Dataset entries.
* * *

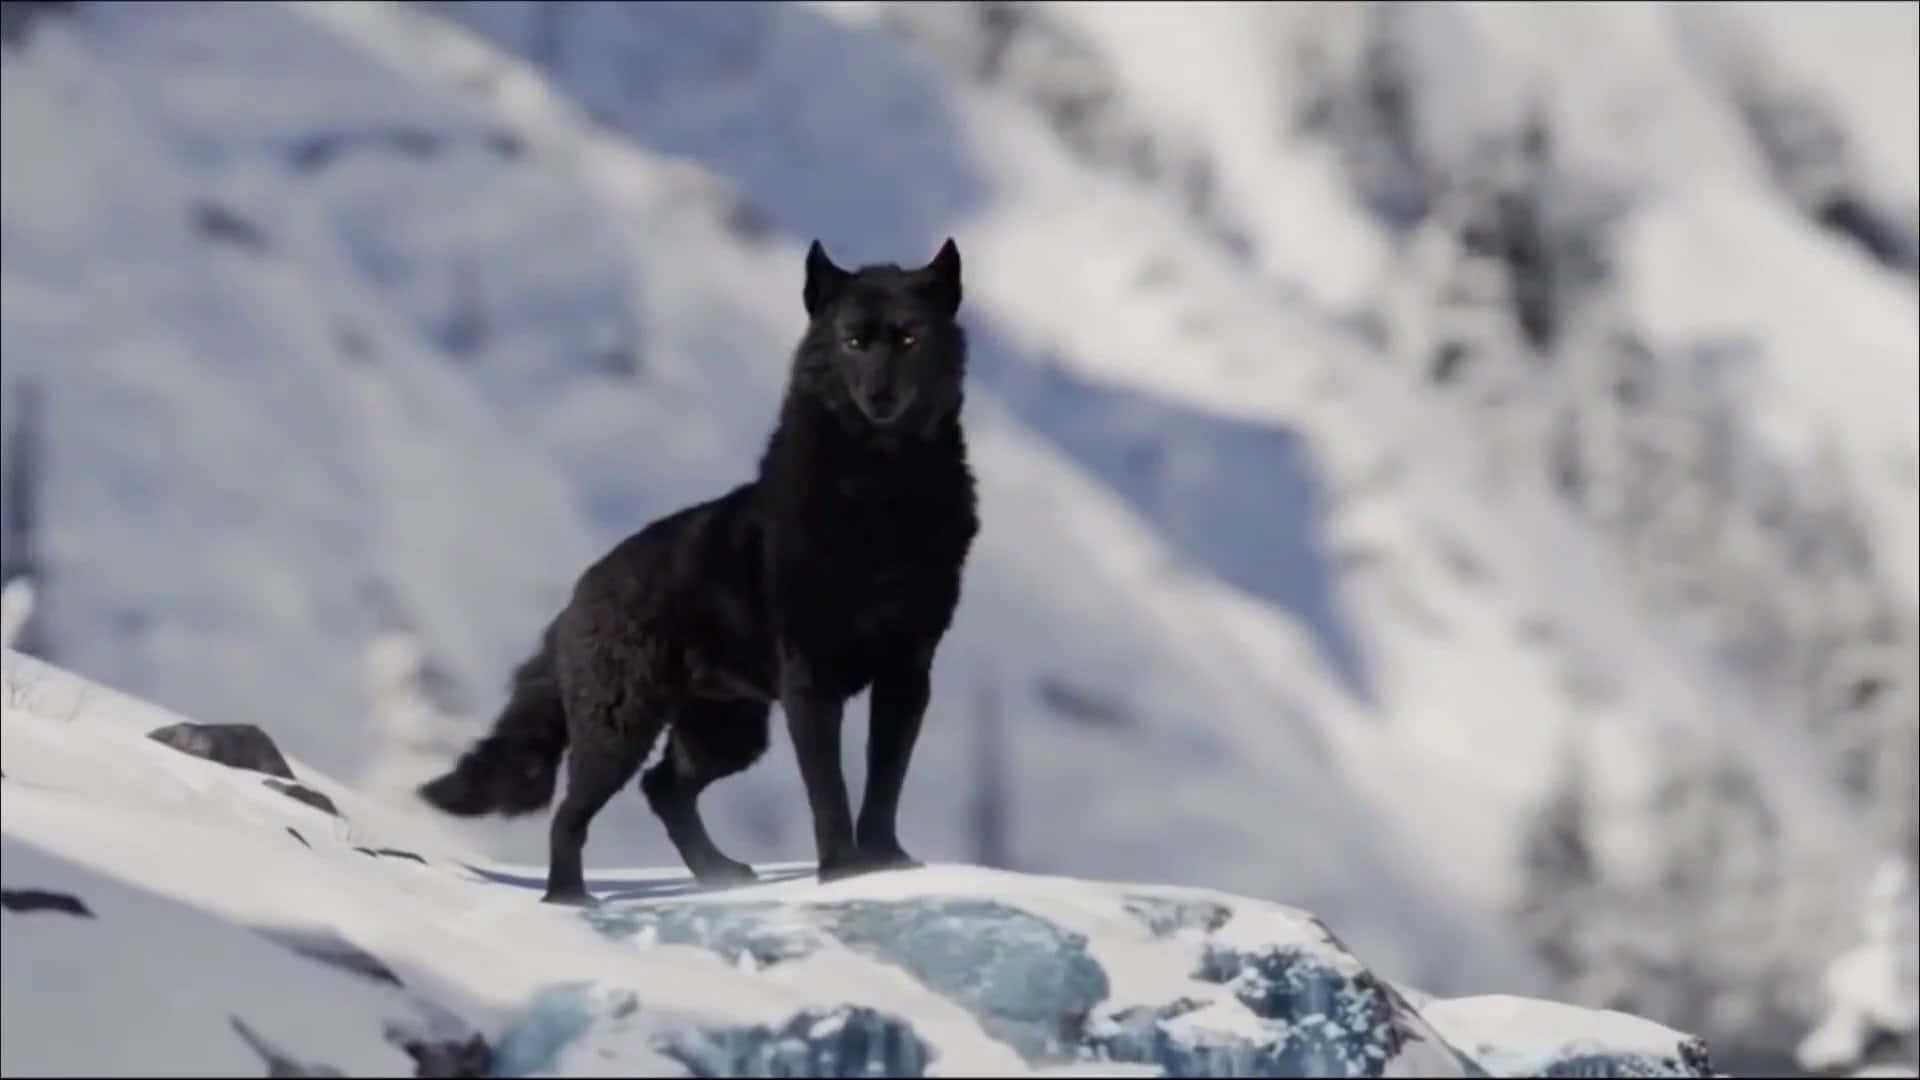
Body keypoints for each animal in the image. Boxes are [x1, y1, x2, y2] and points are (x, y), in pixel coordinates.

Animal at [419, 239, 979, 904]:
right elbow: (829, 789)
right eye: (854, 341)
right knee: (573, 813)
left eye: (911, 338)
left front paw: (886, 862)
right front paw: (842, 871)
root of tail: (574, 600)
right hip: (624, 731)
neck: (882, 497)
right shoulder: (811, 679)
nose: (879, 397)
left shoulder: (908, 672)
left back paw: (720, 872)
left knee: (662, 788)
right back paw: (570, 897)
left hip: (727, 731)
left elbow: (885, 779)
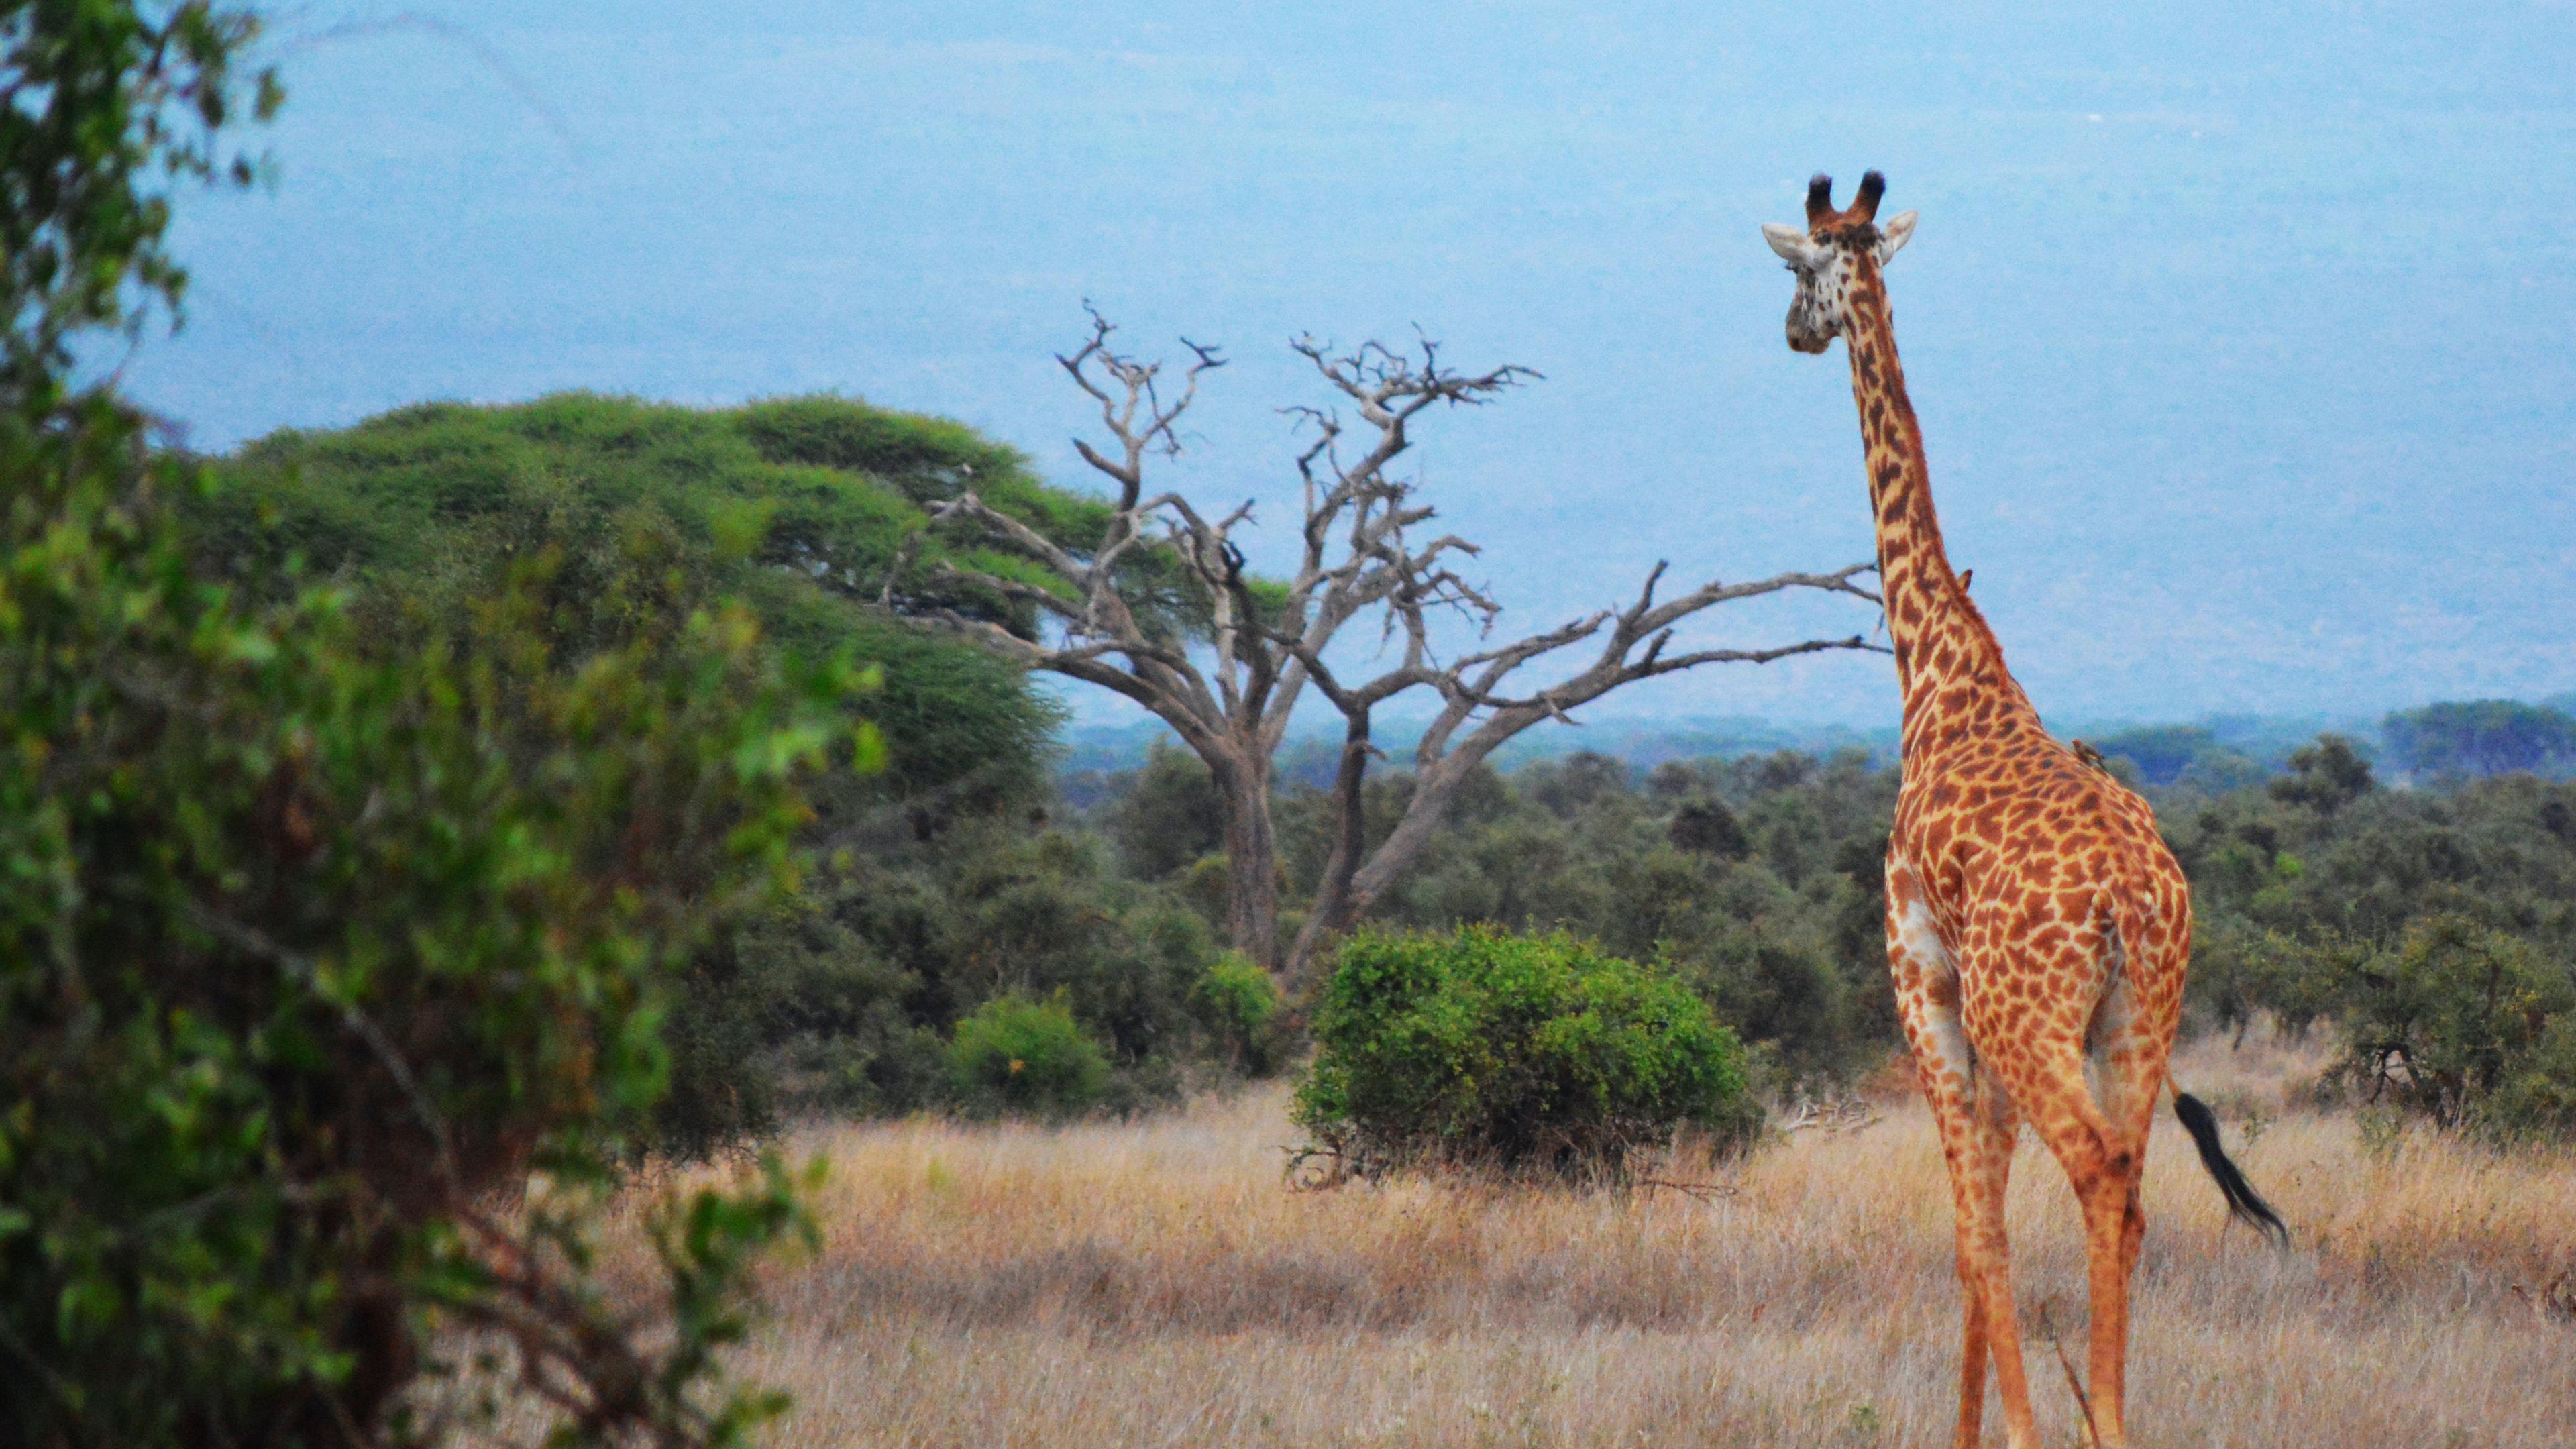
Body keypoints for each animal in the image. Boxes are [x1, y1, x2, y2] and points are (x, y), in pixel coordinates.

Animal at [1762, 171, 2283, 1449]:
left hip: (2032, 1017)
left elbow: (1974, 1232)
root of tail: (2129, 901)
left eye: (1796, 268)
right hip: (2137, 1019)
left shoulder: (1923, 977)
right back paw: (2114, 1414)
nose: (1792, 332)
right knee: (2134, 1191)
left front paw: (2001, 1431)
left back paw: (2098, 1424)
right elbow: (1981, 1232)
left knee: (2096, 1173)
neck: (1939, 671)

* * *

Instructions to follow.
Leaving every picture behind, retype the entries above exactly, from the first line through the line with "root of tail: (574, 600)", and stop there.

Answer section.
Body keypoints for each animal in the image. Boxes are [x1, y1, x2, y2] and points are (x, y), in pixel coordinates.

Animal at [419, 239, 979, 904]:
right elbow: (829, 789)
right eye: (854, 341)
right knee: (573, 813)
left eye: (911, 338)
left front paw: (886, 862)
right front paw: (842, 871)
root of tail: (574, 600)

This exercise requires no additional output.